The 0.2 % offset yield strength is obtained graphically by shifting the straight line near the beginning of the curve through the point with 0.2 % strain. The resulting intersection with the stress-strain curve then corresponds to the offset yield strength. In some special cases, a 0.01 % offset yield strength is also used, at which the material then has a permanent strain of 0.01 % ( \(\sigma_{y0.01}\)).

For materials that do not have a pronounced yield strength, an offset yield strength is used, which indicates the stress at a fixed permanent strain!

*Note:* In contrast to the yield strength at which the material does not undergo any permanent deformation after the force has been removed, the material remains deformed at the offset yield strength!

## True stress-strain curve

In the previous analysis, the tensile load was always referred to the initial cross-section of the specimen (“engineering stress”), dispite the fact that it changes in reality (“true stress”). If the force is always related to the actual cross-section of the specimen, the *true stress-strain curve* is obtained. The diagram below shows the two curves in comparison.

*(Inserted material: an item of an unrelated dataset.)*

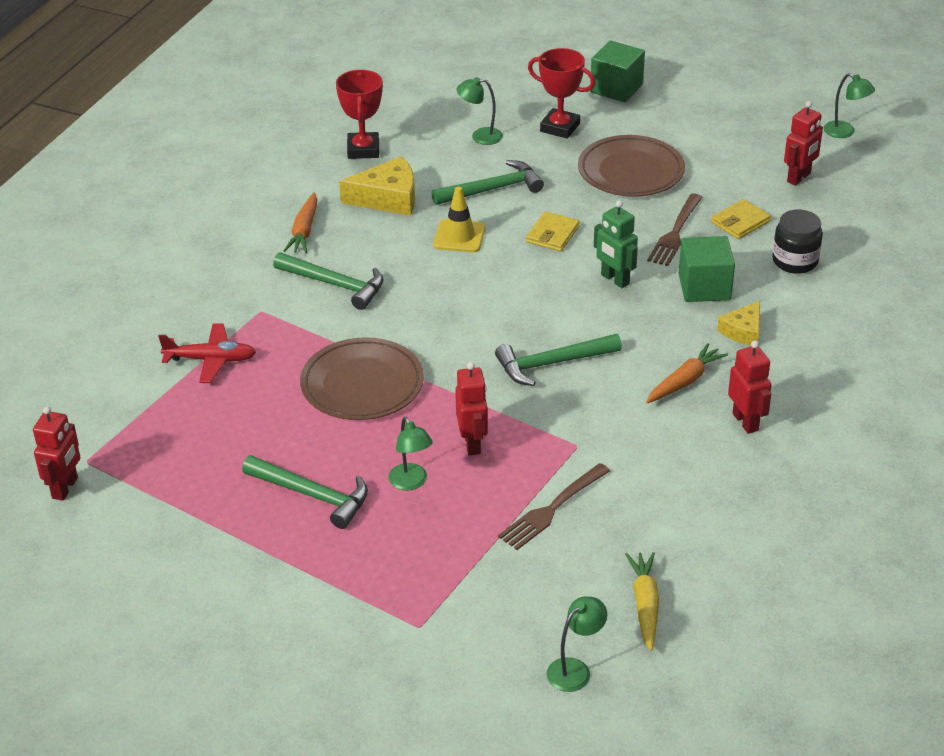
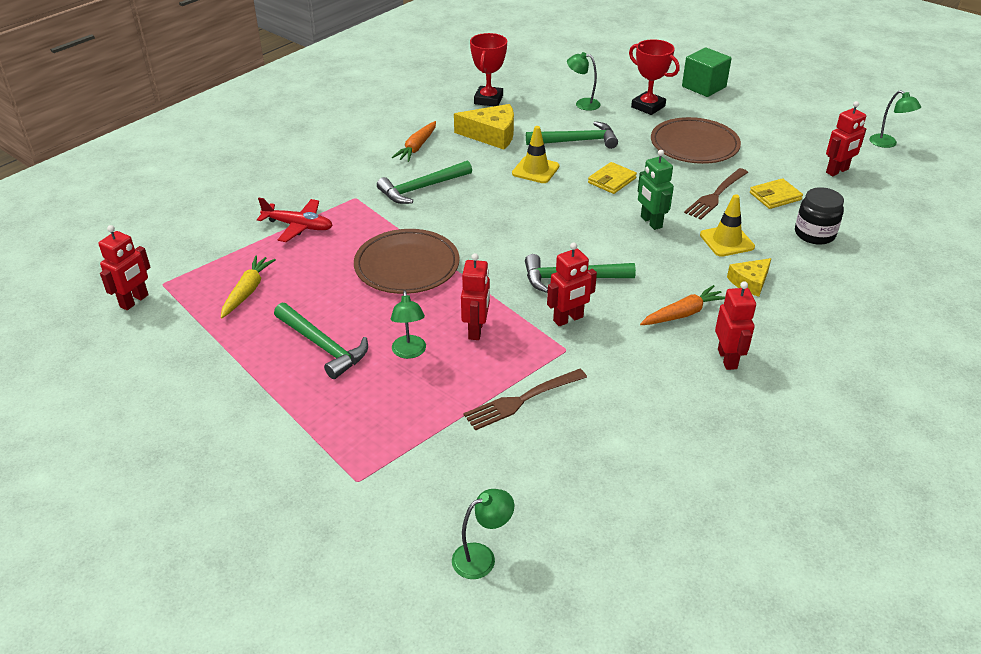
camera: 15 degrees right, 0 degrees up
green hammer [273,252,384,310] -> green hammer turned 105 degrees clockwise [377,160,472,204]
yellow carrot [625,552,659,651] -> yellow carrot moved to [221,256,276,318]
green cube [679,236,735,302] -> yellow traffic cone [700,194,755,257]
none -> red robot [547,242,597,326]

Although the sample cross-section already changes in the elastic range, it does so to such a small extent that both curves initially run almost identically. Only after reaching the yield point do the curves show clearer differences, since the specimen cross-section only decreases significantly in the uniform strain range due to the high elongation and volume constancy. In this region, the true stress increases more than the strain hardening. This is the reason for the strong divergence of the two curves.

This effect is further enhanced by necking. Overall, it becomes obvious that the true stress must be continuously increased in contrast to the engineering stress in order to ultimately fracture the sample. For the egineer, however, the true stress is of no interest, since the dimensioning of components is always based on the undeformed state anyway.